The question is what kind of inductors are complexity-theoretically feasible and what class of models do these inductors correspond to. Bounded Solomonoff induction using Λ works on the class of samplable models. In machine learning language, inductors using samplable models are feasible since it is possible to train the inductors by sampling random such models (i.e. by sampling the bounded Solomonoff ensemble). On the other hand it’s not clear what broader classes of models are admissible if any.
That said, it seems plausible that if it’s feasible to construct inductors for a broader class, my procedure will remain efficient.

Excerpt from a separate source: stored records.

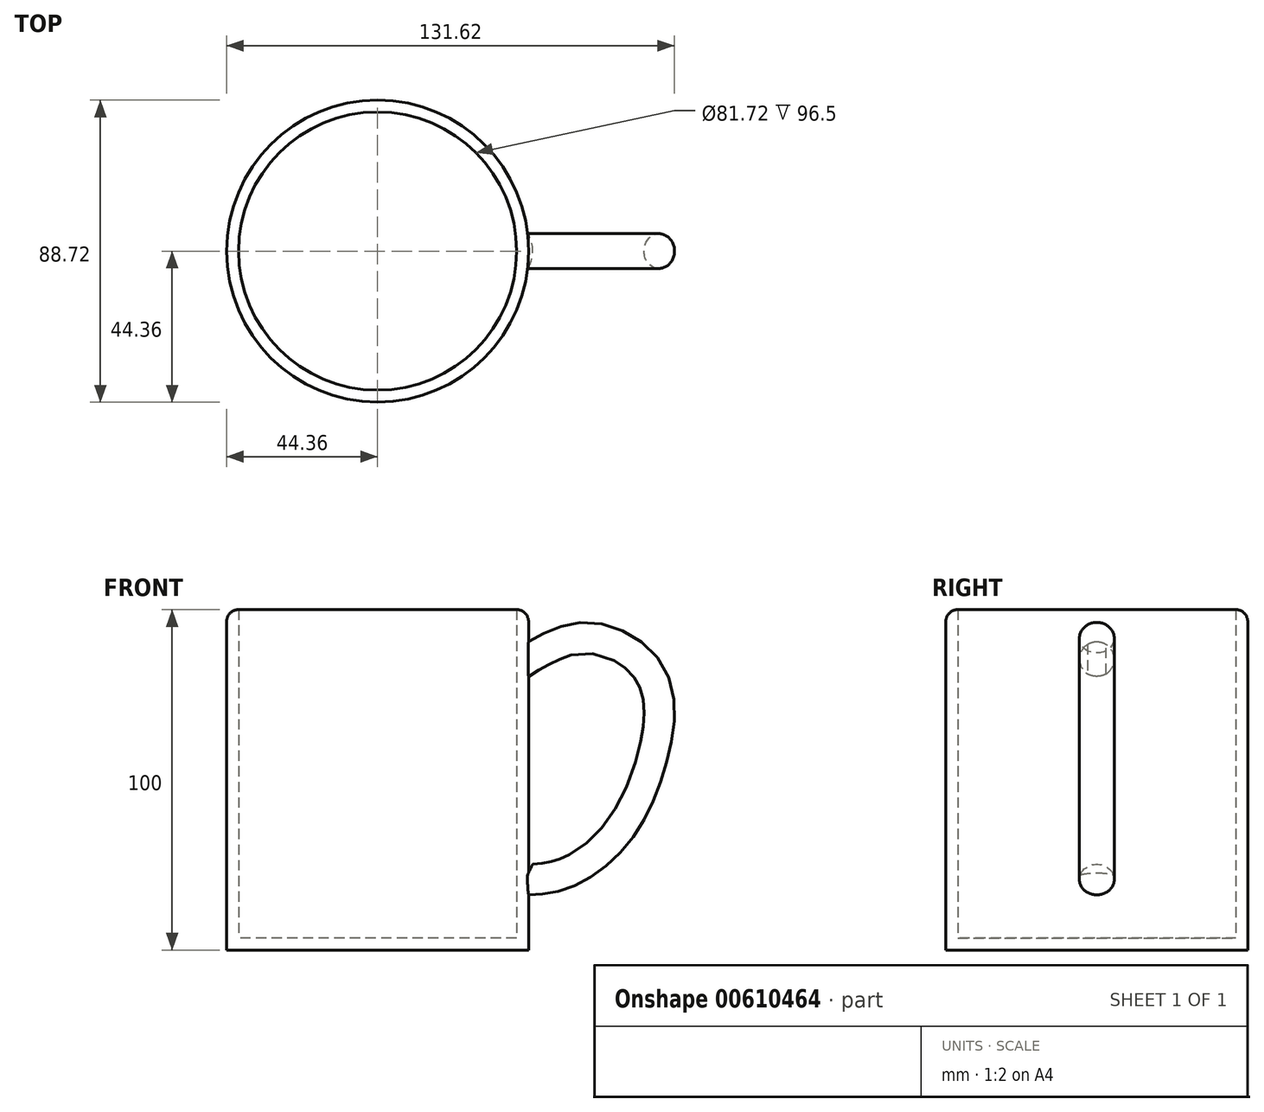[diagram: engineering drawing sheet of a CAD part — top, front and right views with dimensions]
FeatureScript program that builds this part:
annotation { "Feature Type Name" : "Feature", "Feature Type Description" : "" }
export const myFeature = defineFeature(function(context is Context, id is Id, definition is map)
    precondition{}
    {
        {
            var Q0;
            Q0=qCreatedBy(makeId("Top.planeOp"),FACE);
            var sketch = newSketch(context, id + "F0", { "sketchPlane" : qUnion([Q0])});
            skCircle(sketch, "E0", {"center": v(0, 0) * mm, "radius": 44.36 * mm});
            skSolve(sketch);
        }
        {
            var Q0;
            Q0 = qSketchRegion(id + "F0", true);
            extrude(context, id + "F1", {"entities" : qUnion([Q0]), "depth" : 100 * mm, "offsetDistance" : 25 * mm});
        }
        {
            var Q0;
            Q0=makeQuery(id+"F1.opExtrude","CAP_FACE",FACE,{"disambiguationData":[OSD([sQuery(id+"F0.wireOp",EDGE,"E0")])],"isStart":false});
            shell(context, id + "F2", {"entities" : qUnion([Q0]), "thickness" : 3.5 * mm});
        }
        {
            var Q0;
            Q0=makeQuery(id+"F1.opExtrude","CAP_EDGE",EDGE,{"disambiguationData":[OSD([sQuery(id+"F0.wireOp",EDGE,"E0")])],"isStart":false});
            fillet(context, id + "F3", {"entities" : qUnion([Q0]), "radius" : 3.5 * mm, "tangentPropagation" : true, "allowEdgeOverflow" : false});
        }
        {
            var Q0;
            Q0=qCreatedBy(makeId("Front.planeOp"),FACE);
            var sketch = newSketch(context, id + "F4", { "sketchPlane" : qUnion([Q0])});
            skFitSpline(sketch, "E1", {"points": [v(44.28, 83.34) * mm, v(61.73, 89.76) * mm, v(78.41, 80) * mm, v(79.18, 58.19) * mm, v(68.92, 35.6) * mm, v(54.8, 24.56) * mm, v(44.28, 22.51) * mm], "startDerivative": vector(100.83, 59.66) * mm, "endDerivative": vector(-81, -6.88) * mm});
            skSolve(sketch);
        }
        {
            var Q0;
            Q0=qCreatedBy(makeId("Right.planeOp"),FACE);
            cPlane(context, id + "F5", {"entities" : qUnion([Q0]), "cplaneType" : CPlaneType.OFFSET, "offset" : 44.36 * mm, "width" : 150 * mm, "height" : 150 * mm});
        }
        {
            var Q0;
            Q0=qCreatedBy(id+"F5.planeOp",FACE);
            var sketch = newSketch(context, id + "F6", { "sketchPlane" : qUnion([Q0])});
            skCircle(sketch, "E2", {"center": v(0, 85.51) * mm, "radius": 5.11 * mm});
            skSolve(sketch);
        }
        {
            var Q0;
            Q0=makeQuery(id+"F6.imprint","IMPRINT",FACE,{"disambiguationData":[TD([[makeQuery(id+"F6.imprint","IMPRINT",EDGE,{"derivedFrom":sQuery(id+"F6.wireOp",EDGE,"E2")}),1.0]])]});
            var Q1;
            Q1=sQuery(id+"F4.wireOp",EDGE,"E1");
            sweep(context, id + "F7", {"operationType" : NewBodyOperationType.ADD, "profiles" : qUnion([Q0]), "path" : qUnion([Q1])});
        }
    });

Model 1: The “superinductor” works by finding an efficient transformation q of the input sequence x and a good sampleable model for q(x). E.g.q(x) contains the results of substituting the observed SAT-solutions into the observed SAT-instances. In this model, we can apply my procedure by running utility inference on q(x) instead of x.
Model 2: The superinductor works via an optimal predictor for SAT*. I think that it should be relatively straightforward to show that given an optimal predictor for SAT + assuming the ability to design AGIs for target utility functions relative to a SAT oracle, there is an optimal predictor for the total utility function my utility inference procedure defines (after including external agents that run over a SAT oracle). Therefore it is possible to maximize the latter.
*A (poly,log)-optimal predictor for SAT cannot exist unless all sparse problems in NP have efficient heuristic algorithms in some sense, which is unlikely. On the other hand, there is no reason that I know why a (poly,0)-optimal predictor for SAT cannot exist.